Hamlet by William Shakespeare

Analysis of Act II, Scene 1

The central event of Act I is the ghost’s demand that Hamlet avenge his death. This demand sets the action of the play into motion and gives Hamlet the idea of pretending to have gone mad in order to deceive his uncle and determine whether his uncle did in fact commit murder; this feigned insanity becomes Hamlet’s primary mode of interacting with others for most of the play.

Act I also introduces the concept of retributive justice – the idea that sin must be returned with punishment. The ghost’s argument is that Claudius, having sinned by committing murder, must be punished for his sin in order for Denmark to return to health. Retribution becomes a key component of the actions of various characters: it drives Claudius to guilt, Hamlet to avoiding suicide, and Laertes to rage after the deaths of Polonius and Ophelia.

The opening scene of Act II is divided into two parts. In the first, Polonius instructs Reynaldo to pretend to befriend Laertes in order to spy on him and glean his secrets – a clear parallel to Hamlet’s pretending to be mad in order to spy on Claudius and glean his secrets. He specifically instructs Reynaldo on how to ask leading questions, instructing him specifically in the play’s theme of using words to deceive or bend the truth.

Critics have debated for centuries whether Polonius is a doddering old fool or a clever manipulator. In this scene, Polonius displays elements of both, carefully instructing Reynaldo on how to manipulate Laertes but also regularly forgetting what he’s saying and wandering off on tangents. When Ophelia tells Polonius of Hamlet’s behavior, Polonius seems to believe Hamlet is mad but immediately rushes off to tell the king, which raises the question: who is manipulating whom?

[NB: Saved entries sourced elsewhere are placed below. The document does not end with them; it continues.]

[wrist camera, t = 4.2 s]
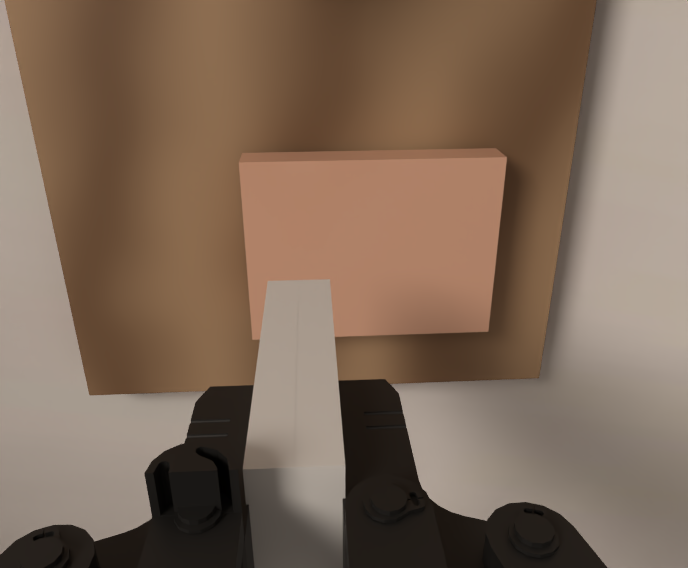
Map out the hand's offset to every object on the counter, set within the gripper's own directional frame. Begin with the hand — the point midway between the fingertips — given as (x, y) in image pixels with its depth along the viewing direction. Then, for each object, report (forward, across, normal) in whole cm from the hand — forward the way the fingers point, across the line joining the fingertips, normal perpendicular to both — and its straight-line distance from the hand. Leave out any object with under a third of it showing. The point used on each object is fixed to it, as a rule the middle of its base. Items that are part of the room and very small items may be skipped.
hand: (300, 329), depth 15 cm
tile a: (+5, -2, 0) cm, 5 cm away
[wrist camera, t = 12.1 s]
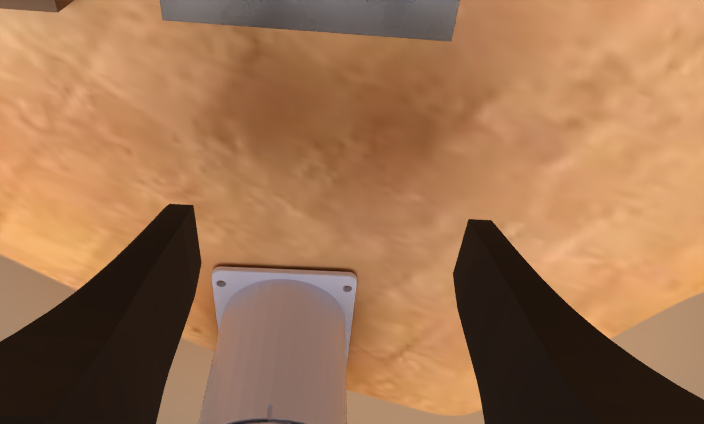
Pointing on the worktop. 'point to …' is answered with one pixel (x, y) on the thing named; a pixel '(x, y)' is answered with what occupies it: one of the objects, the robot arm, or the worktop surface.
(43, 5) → the brown square frame
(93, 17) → the worktop surface
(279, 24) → the socket block
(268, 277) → the robot arm
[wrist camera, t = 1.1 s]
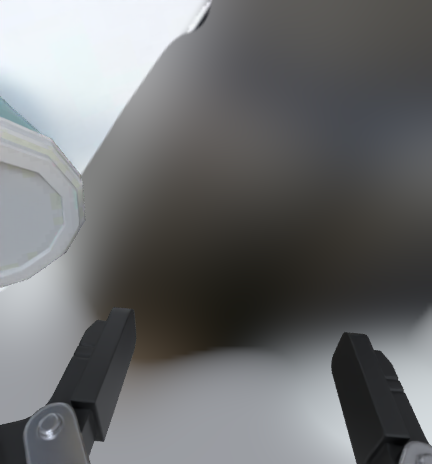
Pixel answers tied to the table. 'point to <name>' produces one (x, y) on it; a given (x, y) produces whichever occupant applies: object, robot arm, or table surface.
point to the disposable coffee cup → (34, 199)
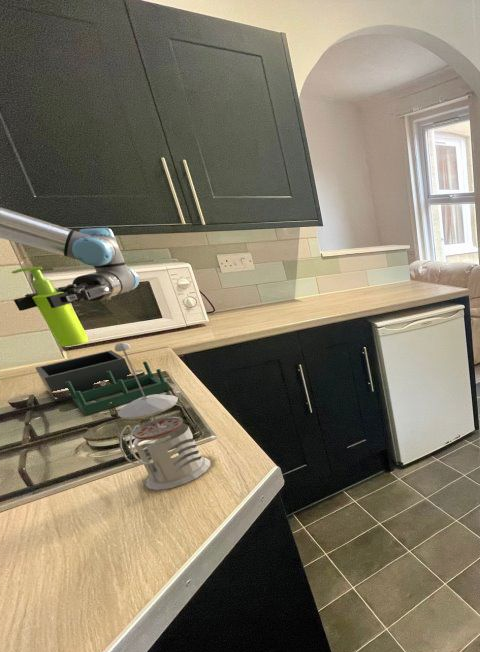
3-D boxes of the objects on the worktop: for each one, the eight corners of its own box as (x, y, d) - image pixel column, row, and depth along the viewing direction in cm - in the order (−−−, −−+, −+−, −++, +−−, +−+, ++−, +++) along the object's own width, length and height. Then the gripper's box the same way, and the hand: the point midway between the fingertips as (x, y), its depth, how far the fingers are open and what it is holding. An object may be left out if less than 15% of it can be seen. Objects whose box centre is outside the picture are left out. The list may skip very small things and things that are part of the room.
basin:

In the second part of Scene I, Ophelia tells Polonius about Hamlet’s extremely odd behavior. Although we do not see this scene, Ophelia paints a clear picture of it, raising more questions: is Hamlet really faking madness here, or is he at least partly driven by a genuine love for Ophelia, who has spurned him? Both his mother’s marriage and Ophelia’s leaving him seem to have shattered Hamlet’s opinion of women, and throughout the play he expresses numerous misogynistic sentiments.

Finally, Polonius’s interpretation of the reason for Hamlet’s behavior, although oversimplified, does drive the plot for the next several scenes, including Claudius’s decision to spy on Hamlet.